# INSTRUCTION:
Only one stretch of the data below should be repeated: the lines from the line containing "### Nashville Housing Data Cleaning" through the line containing "BMI Calculator with", inclusive, exactly as they are.

(Rendered images with source text)
*****

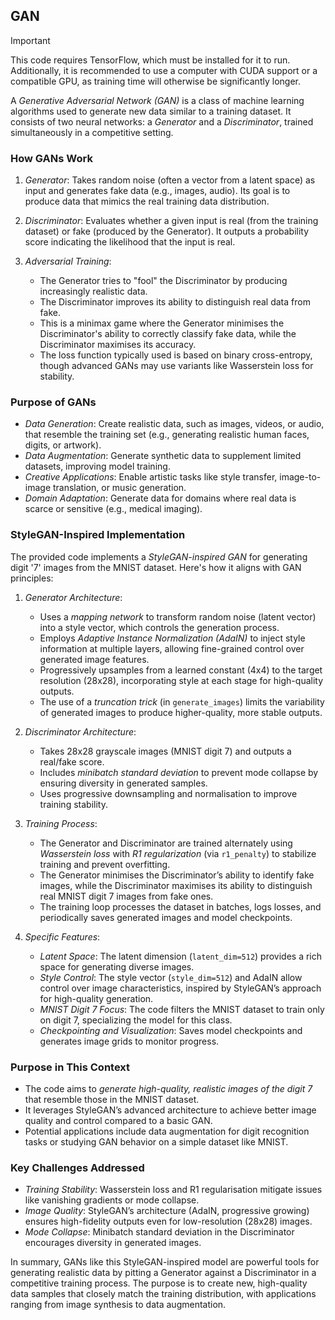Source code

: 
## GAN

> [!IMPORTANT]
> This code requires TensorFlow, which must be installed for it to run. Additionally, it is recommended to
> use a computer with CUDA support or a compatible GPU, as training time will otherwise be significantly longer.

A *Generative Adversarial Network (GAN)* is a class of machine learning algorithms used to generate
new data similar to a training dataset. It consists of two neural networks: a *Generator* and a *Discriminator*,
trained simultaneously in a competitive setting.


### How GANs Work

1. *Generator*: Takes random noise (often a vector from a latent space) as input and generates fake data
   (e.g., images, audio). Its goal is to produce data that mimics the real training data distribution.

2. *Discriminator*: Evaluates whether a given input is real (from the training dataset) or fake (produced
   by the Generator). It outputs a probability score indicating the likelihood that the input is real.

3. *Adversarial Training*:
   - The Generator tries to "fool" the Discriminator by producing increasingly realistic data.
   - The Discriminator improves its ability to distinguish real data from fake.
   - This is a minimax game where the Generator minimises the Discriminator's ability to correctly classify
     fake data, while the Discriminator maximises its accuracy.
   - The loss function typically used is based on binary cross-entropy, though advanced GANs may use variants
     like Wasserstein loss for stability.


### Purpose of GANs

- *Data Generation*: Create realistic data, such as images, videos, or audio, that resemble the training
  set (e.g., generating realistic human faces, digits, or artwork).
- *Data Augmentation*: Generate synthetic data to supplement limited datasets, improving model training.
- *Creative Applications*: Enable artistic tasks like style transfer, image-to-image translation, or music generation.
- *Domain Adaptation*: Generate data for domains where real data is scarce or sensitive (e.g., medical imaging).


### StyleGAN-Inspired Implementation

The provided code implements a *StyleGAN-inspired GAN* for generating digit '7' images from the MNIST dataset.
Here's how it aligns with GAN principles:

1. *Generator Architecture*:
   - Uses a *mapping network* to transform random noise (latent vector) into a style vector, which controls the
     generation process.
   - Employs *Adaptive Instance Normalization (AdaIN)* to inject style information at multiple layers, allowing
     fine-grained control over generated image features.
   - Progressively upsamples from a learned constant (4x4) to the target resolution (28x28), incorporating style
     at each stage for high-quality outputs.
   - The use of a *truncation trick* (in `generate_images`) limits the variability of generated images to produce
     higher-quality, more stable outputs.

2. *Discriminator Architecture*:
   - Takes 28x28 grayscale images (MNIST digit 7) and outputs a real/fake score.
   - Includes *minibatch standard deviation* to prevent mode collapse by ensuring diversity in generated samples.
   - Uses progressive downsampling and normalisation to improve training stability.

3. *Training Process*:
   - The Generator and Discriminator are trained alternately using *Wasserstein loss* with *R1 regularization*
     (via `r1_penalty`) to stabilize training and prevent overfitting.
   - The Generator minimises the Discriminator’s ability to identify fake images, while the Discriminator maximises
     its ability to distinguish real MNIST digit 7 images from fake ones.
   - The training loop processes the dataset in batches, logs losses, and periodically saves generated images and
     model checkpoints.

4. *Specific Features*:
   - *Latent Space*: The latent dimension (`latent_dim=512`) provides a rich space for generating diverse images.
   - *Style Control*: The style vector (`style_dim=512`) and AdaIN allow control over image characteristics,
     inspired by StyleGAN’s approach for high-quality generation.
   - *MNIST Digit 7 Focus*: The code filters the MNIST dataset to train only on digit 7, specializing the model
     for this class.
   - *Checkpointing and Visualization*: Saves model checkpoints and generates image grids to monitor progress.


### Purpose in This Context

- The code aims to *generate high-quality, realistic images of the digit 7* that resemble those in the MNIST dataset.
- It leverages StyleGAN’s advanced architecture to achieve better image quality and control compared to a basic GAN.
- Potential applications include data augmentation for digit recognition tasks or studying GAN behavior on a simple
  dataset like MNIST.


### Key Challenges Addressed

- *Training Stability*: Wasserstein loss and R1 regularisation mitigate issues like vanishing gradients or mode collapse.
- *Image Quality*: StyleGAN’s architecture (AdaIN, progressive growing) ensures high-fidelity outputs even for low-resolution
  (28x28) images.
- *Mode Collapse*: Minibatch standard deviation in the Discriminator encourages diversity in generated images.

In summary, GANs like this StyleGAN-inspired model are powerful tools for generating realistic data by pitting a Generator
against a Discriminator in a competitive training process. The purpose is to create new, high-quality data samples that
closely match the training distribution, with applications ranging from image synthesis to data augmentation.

*****

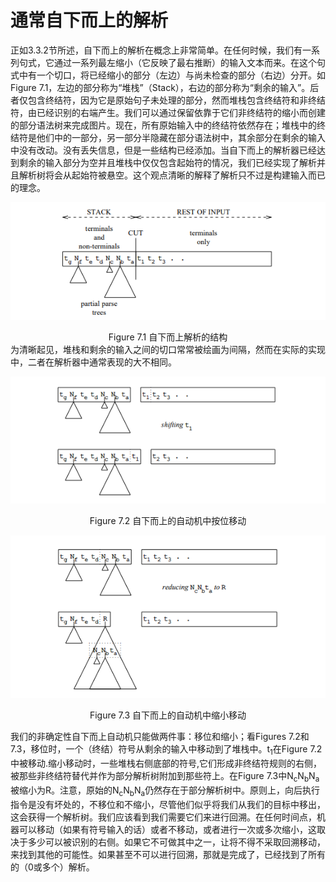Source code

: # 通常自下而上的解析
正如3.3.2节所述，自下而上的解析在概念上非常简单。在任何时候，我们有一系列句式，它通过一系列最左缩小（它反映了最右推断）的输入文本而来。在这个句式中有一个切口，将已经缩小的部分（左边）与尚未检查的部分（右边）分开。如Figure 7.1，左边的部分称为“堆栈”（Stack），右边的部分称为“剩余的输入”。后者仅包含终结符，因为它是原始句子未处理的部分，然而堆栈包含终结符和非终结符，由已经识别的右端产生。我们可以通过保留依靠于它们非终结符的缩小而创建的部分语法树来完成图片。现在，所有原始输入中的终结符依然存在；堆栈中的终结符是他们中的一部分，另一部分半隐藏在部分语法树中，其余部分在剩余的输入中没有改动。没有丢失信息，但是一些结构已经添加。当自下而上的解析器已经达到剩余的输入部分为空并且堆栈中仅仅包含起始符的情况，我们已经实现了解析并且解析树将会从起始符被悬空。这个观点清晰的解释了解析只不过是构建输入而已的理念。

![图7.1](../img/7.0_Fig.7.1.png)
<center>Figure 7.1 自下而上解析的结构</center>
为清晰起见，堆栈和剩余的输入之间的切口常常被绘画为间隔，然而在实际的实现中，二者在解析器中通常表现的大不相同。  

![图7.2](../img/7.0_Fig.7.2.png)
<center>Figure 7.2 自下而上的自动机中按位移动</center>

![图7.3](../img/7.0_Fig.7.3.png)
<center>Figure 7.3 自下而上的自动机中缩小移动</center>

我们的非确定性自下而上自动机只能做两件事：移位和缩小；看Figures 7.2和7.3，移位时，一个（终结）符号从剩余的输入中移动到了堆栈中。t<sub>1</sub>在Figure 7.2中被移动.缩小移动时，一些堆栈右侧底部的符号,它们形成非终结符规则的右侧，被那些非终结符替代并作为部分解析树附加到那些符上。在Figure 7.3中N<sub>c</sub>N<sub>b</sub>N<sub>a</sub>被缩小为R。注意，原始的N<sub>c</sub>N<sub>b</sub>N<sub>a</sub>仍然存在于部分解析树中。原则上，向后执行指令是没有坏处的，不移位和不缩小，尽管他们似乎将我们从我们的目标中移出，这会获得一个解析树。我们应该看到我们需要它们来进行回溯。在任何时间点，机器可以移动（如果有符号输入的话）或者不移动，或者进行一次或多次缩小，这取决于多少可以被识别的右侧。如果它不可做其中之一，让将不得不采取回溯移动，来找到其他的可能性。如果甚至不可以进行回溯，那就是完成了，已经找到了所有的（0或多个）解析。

*****

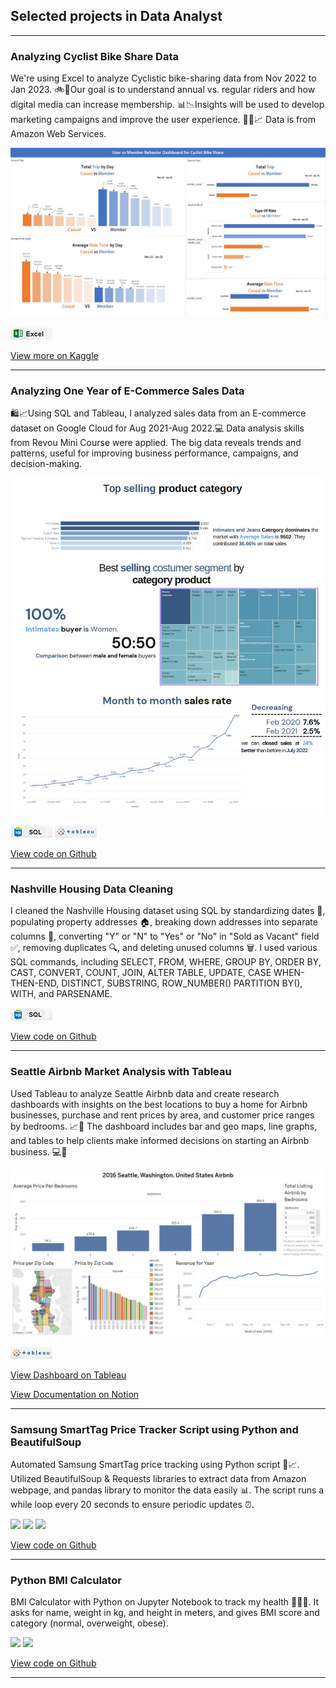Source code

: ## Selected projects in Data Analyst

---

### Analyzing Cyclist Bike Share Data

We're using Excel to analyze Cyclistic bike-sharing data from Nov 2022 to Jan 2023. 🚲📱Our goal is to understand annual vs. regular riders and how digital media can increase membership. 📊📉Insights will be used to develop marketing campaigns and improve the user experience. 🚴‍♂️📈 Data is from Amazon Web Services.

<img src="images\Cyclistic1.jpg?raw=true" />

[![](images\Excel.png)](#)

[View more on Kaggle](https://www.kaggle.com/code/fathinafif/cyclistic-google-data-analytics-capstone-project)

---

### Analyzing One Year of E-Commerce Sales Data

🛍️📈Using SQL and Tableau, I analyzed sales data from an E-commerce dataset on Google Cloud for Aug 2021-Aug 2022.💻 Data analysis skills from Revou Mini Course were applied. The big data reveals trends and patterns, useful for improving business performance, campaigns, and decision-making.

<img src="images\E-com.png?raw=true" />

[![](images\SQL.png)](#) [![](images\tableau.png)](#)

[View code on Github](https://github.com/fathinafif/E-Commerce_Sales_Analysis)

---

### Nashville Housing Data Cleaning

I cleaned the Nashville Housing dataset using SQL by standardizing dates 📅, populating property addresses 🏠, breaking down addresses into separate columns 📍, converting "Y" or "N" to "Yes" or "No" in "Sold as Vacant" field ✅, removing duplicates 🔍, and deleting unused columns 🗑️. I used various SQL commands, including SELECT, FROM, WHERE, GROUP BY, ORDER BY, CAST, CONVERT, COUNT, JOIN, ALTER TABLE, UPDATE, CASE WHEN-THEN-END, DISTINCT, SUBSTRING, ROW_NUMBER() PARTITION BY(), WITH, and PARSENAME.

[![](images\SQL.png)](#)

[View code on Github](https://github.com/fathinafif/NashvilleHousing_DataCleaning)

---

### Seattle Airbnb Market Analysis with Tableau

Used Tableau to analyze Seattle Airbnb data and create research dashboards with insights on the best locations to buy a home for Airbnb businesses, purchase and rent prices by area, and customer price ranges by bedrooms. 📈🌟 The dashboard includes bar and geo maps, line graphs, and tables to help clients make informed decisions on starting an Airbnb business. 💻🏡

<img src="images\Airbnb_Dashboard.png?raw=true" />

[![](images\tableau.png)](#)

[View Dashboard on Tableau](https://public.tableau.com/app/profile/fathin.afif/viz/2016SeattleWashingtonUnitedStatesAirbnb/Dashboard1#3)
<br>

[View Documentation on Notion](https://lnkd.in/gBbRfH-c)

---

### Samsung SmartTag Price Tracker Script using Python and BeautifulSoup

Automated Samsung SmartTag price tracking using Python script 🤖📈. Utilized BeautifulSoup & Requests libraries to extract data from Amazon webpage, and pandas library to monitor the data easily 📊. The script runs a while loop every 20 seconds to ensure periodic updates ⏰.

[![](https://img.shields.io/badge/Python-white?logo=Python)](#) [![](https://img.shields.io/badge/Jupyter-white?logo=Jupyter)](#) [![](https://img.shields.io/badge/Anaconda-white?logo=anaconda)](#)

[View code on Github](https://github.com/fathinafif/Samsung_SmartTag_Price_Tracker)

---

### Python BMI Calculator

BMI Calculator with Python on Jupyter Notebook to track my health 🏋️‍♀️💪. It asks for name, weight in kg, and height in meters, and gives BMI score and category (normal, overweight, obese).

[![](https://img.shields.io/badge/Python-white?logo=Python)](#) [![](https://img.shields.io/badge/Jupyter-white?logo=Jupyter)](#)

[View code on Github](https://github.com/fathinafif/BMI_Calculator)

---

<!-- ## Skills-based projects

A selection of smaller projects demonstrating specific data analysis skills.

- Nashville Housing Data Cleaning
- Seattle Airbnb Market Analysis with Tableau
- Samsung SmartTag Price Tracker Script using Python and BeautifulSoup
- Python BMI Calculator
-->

*****

# TASK RESPONSE:
### Nashville Housing Data Cleaning

I cleaned the Nashville Housing dataset using SQL by standardizing dates 📅, populating property addresses 🏠, breaking down addresses into separate columns 📍, converting "Y" or "N" to "Yes" or "No" in "Sold as Vacant" field ✅, removing duplicates 🔍, and deleting unused columns 🗑️. I used various SQL commands, including SELECT, FROM, WHERE, GROUP BY, ORDER BY, CAST, CONVERT, COUNT, JOIN, ALTER TABLE, UPDATE, CASE WHEN-THEN-END, DISTINCT, SUBSTRING, ROW_NUMBER() PARTITION BY(), WITH, and PARSENAME.

[![](images\SQL.png)](#)

[View code on Github](https://github.com/fathinafif/NashvilleHousing_DataCleaning)

---

### Seattle Airbnb Market Analysis with Tableau

Used Tableau to analyze Seattle Airbnb data and create research dashboards with insights on the best locations to buy a home for Airbnb businesses, purchase and rent prices by area, and customer price ranges by bedrooms. 📈🌟 The dashboard includes bar and geo maps, line graphs, and tables to help clients make informed decisions on starting an Airbnb business. 💻🏡

<img src="images\Airbnb_Dashboard.png?raw=true" />

[![](images\tableau.png)](#)

[View Dashboard on Tableau](https://public.tableau.com/app/profile/fathin.afif/viz/2016SeattleWashingtonUnitedStatesAirbnb/Dashboard1#3)
<br>

[View Documentation on Notion](https://lnkd.in/gBbRfH-c)

---

### Samsung SmartTag Price Tracker Script using Python and BeautifulSoup

Automated Samsung SmartTag price tracking using Python script 🤖📈. Utilized BeautifulSoup & Requests libraries to extract data from Amazon webpage, and pandas library to monitor the data easily 📊. The script runs a while loop every 20 seconds to ensure periodic updates ⏰.

[![](https://img.shields.io/badge/Python-white?logo=Python)](#) [![](https://img.shields.io/badge/Jupyter-white?logo=Jupyter)](#) [![](https://img.shields.io/badge/Anaconda-white?logo=anaconda)](#)

[View code on Github](https://github.com/fathinafif/Samsung_SmartTag_Price_Tracker)

---

### Python BMI Calculator

BMI Calculator with Python on Jupyter Notebook to track my health 🏋️‍♀️💪. It asks for name, weight in kg, and height in meters, and gives BMI score and category (normal, overweight, obese).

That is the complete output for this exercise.